::: Listed entries :::

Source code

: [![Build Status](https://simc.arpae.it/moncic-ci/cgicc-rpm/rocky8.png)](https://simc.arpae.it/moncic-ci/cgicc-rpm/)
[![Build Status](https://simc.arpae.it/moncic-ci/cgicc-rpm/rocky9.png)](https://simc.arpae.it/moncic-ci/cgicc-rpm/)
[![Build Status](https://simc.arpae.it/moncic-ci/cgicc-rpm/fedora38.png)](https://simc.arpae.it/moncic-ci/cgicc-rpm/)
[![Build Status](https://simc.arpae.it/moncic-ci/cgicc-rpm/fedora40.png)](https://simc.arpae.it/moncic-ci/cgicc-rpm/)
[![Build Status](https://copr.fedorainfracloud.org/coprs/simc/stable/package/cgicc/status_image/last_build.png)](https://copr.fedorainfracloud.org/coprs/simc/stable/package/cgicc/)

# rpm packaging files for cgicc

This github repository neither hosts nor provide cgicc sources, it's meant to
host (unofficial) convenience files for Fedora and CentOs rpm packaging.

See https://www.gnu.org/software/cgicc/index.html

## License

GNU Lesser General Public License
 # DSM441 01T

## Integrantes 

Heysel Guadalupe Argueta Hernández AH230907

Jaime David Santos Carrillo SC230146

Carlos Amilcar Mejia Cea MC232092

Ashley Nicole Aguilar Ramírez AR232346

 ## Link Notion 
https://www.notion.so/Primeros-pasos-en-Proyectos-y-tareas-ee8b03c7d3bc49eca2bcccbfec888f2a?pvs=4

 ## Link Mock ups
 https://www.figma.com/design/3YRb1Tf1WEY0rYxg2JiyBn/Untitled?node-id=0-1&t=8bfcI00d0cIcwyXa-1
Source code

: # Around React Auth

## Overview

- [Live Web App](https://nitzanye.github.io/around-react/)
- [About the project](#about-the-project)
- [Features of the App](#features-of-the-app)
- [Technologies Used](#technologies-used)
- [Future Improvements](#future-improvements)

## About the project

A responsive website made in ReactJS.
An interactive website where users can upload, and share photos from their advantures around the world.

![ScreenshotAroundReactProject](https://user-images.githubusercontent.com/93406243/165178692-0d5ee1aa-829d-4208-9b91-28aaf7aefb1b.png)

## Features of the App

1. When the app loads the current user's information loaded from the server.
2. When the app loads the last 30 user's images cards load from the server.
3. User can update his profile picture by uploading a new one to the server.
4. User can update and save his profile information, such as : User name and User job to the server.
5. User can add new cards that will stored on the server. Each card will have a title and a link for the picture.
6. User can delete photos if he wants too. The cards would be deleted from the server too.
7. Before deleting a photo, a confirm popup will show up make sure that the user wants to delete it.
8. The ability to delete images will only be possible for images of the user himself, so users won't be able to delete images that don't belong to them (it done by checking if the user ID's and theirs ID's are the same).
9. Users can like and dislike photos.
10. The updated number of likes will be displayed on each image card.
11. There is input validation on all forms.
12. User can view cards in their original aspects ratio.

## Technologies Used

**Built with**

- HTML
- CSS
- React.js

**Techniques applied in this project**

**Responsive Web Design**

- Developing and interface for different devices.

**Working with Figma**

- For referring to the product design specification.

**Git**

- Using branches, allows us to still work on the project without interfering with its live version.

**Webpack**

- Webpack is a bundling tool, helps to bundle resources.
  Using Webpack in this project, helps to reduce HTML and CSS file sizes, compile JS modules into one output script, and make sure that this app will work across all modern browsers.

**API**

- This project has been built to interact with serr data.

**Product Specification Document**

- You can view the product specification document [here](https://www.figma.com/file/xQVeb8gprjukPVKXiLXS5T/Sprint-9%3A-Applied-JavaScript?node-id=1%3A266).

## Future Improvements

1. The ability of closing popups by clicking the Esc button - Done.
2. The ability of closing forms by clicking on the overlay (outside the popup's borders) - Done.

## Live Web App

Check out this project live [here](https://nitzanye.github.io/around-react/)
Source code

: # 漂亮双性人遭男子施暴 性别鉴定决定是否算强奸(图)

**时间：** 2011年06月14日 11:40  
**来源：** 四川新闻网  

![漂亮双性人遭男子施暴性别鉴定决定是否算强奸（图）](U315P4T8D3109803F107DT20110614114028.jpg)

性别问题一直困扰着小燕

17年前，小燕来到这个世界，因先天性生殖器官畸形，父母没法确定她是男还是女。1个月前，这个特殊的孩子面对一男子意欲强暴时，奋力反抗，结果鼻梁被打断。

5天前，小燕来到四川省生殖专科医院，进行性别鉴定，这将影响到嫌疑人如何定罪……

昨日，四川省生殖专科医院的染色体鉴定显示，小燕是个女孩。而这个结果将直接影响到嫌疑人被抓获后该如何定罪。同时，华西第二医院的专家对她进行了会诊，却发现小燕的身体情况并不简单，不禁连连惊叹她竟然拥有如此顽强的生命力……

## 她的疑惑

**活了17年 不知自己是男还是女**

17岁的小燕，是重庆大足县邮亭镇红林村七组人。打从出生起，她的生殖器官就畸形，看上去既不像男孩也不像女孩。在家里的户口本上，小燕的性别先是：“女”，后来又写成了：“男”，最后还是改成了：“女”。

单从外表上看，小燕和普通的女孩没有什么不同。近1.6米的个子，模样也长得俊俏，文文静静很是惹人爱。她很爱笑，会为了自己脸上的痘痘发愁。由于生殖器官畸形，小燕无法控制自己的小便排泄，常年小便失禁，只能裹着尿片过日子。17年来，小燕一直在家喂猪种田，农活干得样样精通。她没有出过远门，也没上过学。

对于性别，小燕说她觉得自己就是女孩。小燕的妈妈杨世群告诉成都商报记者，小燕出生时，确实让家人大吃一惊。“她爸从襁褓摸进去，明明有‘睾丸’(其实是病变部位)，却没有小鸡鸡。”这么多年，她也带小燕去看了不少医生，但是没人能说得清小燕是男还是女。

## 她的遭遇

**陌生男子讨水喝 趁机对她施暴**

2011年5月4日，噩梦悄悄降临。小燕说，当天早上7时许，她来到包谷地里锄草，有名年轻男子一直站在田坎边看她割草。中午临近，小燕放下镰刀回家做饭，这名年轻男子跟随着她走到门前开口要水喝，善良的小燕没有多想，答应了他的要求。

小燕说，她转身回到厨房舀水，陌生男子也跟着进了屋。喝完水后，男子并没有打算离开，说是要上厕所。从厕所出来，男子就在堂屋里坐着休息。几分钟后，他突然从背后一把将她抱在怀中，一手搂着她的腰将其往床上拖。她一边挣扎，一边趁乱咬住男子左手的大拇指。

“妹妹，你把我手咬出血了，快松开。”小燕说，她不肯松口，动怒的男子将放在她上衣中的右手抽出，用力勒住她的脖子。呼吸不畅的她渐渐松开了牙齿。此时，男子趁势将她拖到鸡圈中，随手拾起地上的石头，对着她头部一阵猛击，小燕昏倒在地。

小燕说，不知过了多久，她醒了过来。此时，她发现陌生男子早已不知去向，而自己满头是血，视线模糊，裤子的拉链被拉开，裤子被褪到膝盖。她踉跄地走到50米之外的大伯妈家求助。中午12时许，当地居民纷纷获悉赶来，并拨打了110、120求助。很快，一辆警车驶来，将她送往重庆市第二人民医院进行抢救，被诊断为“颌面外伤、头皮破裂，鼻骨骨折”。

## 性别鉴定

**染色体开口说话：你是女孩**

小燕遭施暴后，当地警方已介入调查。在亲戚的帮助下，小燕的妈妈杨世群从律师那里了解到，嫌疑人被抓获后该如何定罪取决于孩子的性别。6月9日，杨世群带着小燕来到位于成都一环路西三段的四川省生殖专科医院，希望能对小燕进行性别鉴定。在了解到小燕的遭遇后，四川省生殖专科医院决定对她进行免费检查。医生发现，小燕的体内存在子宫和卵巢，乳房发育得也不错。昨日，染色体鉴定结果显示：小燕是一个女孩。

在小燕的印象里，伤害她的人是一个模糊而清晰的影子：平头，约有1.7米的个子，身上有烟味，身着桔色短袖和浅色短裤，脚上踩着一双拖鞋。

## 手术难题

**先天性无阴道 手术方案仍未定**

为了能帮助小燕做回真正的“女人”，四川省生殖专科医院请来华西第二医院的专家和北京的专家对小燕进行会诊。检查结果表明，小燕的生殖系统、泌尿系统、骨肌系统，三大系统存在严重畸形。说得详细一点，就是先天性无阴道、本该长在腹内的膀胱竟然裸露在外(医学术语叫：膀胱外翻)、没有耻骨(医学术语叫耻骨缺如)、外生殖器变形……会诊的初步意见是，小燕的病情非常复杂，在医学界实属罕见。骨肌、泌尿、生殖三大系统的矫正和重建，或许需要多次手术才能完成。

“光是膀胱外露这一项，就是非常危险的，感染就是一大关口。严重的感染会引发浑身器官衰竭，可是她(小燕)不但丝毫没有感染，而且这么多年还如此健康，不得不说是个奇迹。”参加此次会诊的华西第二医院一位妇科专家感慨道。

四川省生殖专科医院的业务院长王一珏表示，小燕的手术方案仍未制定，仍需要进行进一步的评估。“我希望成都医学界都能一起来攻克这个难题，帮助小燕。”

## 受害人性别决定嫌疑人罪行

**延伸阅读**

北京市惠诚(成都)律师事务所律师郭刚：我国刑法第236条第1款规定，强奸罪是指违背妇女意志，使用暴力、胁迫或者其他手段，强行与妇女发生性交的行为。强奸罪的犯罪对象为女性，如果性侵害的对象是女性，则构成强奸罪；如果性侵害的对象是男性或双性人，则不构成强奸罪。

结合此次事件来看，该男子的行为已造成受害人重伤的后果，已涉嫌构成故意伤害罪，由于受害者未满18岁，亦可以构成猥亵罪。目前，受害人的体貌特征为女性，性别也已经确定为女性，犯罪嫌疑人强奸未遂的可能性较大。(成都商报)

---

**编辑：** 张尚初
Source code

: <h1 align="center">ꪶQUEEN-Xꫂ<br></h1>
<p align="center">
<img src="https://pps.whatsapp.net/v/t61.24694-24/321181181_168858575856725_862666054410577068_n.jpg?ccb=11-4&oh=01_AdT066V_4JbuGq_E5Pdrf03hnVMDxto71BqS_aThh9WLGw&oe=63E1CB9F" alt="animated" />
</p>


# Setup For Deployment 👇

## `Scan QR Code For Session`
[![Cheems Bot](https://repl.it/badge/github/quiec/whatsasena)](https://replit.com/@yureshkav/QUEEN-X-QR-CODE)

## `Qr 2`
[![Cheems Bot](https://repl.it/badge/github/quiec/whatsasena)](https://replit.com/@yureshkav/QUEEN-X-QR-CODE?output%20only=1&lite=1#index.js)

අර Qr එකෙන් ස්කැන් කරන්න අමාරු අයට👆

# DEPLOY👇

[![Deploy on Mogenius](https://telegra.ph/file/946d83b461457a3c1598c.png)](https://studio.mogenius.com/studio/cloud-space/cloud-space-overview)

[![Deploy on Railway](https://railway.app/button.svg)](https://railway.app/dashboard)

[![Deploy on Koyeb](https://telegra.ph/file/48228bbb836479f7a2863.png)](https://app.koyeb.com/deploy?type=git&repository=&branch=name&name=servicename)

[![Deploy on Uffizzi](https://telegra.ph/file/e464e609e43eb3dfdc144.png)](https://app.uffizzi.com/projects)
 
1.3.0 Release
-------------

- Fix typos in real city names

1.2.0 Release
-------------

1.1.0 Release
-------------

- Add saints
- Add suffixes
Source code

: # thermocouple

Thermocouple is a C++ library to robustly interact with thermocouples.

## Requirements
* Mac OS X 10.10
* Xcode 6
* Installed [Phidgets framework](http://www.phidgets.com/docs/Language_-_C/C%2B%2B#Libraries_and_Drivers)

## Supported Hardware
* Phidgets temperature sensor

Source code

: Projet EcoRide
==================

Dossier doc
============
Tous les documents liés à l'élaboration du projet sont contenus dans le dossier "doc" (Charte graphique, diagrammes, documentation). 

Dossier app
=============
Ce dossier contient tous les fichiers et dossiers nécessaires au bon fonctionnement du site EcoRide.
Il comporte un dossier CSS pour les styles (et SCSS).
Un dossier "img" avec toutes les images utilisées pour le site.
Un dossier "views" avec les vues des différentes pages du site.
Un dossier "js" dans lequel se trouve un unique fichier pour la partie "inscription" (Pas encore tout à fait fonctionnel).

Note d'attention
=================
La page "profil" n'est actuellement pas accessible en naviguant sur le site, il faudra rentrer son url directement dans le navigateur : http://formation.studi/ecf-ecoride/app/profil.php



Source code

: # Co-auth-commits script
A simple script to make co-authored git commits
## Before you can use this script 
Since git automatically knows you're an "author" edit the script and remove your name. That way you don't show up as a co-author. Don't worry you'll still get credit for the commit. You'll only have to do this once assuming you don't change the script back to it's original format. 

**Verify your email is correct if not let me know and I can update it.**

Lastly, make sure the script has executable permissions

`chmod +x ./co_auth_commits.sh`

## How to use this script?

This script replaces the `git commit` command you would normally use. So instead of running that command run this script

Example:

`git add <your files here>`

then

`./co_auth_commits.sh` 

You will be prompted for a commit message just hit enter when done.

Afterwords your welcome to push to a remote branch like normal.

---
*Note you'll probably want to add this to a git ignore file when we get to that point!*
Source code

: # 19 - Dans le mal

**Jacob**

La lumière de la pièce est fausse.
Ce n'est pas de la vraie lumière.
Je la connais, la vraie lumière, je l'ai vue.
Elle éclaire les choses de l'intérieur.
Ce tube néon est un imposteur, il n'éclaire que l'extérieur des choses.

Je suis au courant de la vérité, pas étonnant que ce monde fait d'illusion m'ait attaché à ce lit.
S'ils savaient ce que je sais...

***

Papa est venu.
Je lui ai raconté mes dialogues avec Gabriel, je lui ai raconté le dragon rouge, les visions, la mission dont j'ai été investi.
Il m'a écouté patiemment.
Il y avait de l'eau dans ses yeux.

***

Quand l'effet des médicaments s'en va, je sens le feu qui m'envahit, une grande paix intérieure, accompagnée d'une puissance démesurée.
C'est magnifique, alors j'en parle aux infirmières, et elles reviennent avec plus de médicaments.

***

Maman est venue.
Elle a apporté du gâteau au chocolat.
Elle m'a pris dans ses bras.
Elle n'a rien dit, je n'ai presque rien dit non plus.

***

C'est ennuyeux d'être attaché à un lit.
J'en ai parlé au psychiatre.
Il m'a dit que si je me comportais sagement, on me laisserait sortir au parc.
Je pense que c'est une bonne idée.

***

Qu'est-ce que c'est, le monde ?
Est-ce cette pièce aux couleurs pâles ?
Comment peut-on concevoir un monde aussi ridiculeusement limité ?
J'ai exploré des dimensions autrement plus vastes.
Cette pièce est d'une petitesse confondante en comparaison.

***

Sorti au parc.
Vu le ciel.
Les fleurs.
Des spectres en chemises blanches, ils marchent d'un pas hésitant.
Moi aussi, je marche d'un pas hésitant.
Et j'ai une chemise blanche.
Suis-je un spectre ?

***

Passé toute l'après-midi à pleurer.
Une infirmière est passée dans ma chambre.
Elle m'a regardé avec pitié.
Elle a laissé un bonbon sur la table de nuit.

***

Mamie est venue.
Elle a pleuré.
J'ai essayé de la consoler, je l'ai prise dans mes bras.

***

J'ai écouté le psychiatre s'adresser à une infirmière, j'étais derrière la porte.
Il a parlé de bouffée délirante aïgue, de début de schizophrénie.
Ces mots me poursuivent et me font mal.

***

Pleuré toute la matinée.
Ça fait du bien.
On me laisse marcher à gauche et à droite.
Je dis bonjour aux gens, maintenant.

:::

What you will do:
Using the records above, report the number of lines that include the string "monde", with nothing added.

Written reply:
3